Insight into primary ciliary dyskinesia could aid treatment
Respiratory infections peak during the winter months, and most people recover within a few weeks. But for those with a rare genetic lung disease, the sniffling, coughing and congestion never end. The tiny hairlike structures called cilia that normally sweep mucus through the airways don’t work properly in people with what’s known as primary ciliary dyskinesia. When the cilia don’t brush microbes away, it is hard to clear an infection and easy to get another one.
Most people with this disease carry mutations in one of the genes that build the proteins that form molecular motors inside cilia. A single misshapen piece of protein can make the whole machine grind to a halt. But a few people have errors in proteins that are not part of the motor. Until now, no one understood why their cilia don’t beat.
Researchers at Washington University School of Medicine in St. Louis report they have solved that puzzle: The nonmotor proteins are like factory workers who put the motor together. Mutations cause these proteins to assemble the motor incorrectly.

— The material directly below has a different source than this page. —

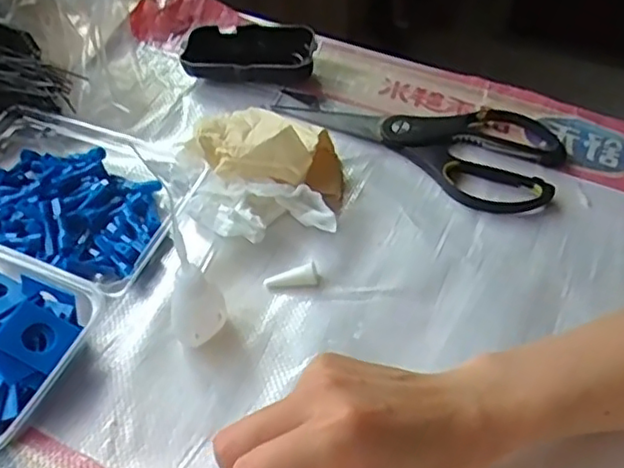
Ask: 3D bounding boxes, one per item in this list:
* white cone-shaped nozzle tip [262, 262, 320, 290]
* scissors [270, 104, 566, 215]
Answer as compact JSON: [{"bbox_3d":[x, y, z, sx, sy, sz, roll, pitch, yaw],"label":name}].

The findings are available in Proceedings of the National Academy of Sciences.
“What’s unique is that these failed motors actually have all their parts, and they are fully formed and normal,” said senior author Steven Brody, MD, the Dorothy R. and Hubert C. Moog Professor of Pulmonary Medicine and a professor of radiology. “It’s like a machine that’s missing just one screw: Everything just falls apart. If we can find a way to hold the motor together, we may be able to treat the disease. This opens a whole new opportunity to screen for medications.”
Primary ciliary dyskinesia affects about one in 15,000 people. Mutations in more than 40 genes have been linked to the disease. Along with recurring respiratory infections, the disease also can cause infertility, as the same molecular motor that drives the cilia also powers the sperm and moves eggs along the female reproductive tract. There is no curative treatment for the disease; rather, doctors treat the patients’ recurrent sinus, ear and lung infections with antibiotics and therapies to relieve symptoms.
Amjad Horani, MD, an assistant professor of pediatrics and the study’s first author, treats about 30 children with primary ciliary dyskinesia at St. Louis Children’s Hospital, where he runs a specialty clinic.
Some of his patients have mutations in a gene called HEATR2. While growing healthy airway cells in the laboratory, Horani and Brody noticed something odd about the HEATR2 protein: It showed up very early, and it was located in the middle of the cell, not in the cilia. Two other proteins associated with the disease exhibited the same pattern.
With the help of David Piston, PhD, the Edward Mallinckrodt Jr. Professor and head of the Department of Cell Biology and Physiology, and staff scientist Alessandro Ustione, PhD, the researchers showed that the three proteins form a scaffold on which the molecular motor later is to be built.
Horani swabbed the noses of some of his patients and grew ciliated cells from them. He found that the scaffold is constructed incorrectly in cells with mutations in any of the three early genes. The proteins that comprise the motor arrive at the faulty scaffolding, but rather than passing through an efficient assembly line and forming a motor, they collect haphazardly into a heap.
“Piling together misfolded proteins turns out to be the way that the body tries to get rid of abnormal proteins,” Horani said. “Now that we know what is wrong, we want to find out, ‘How can we make this work?’ We’re starting to study whether we can prevent the protein heaps from forming and somehow rescue the parts of the motors. If we can get just a few of these proteins to assemble, we may be able to improve quality of life for people with this disease.”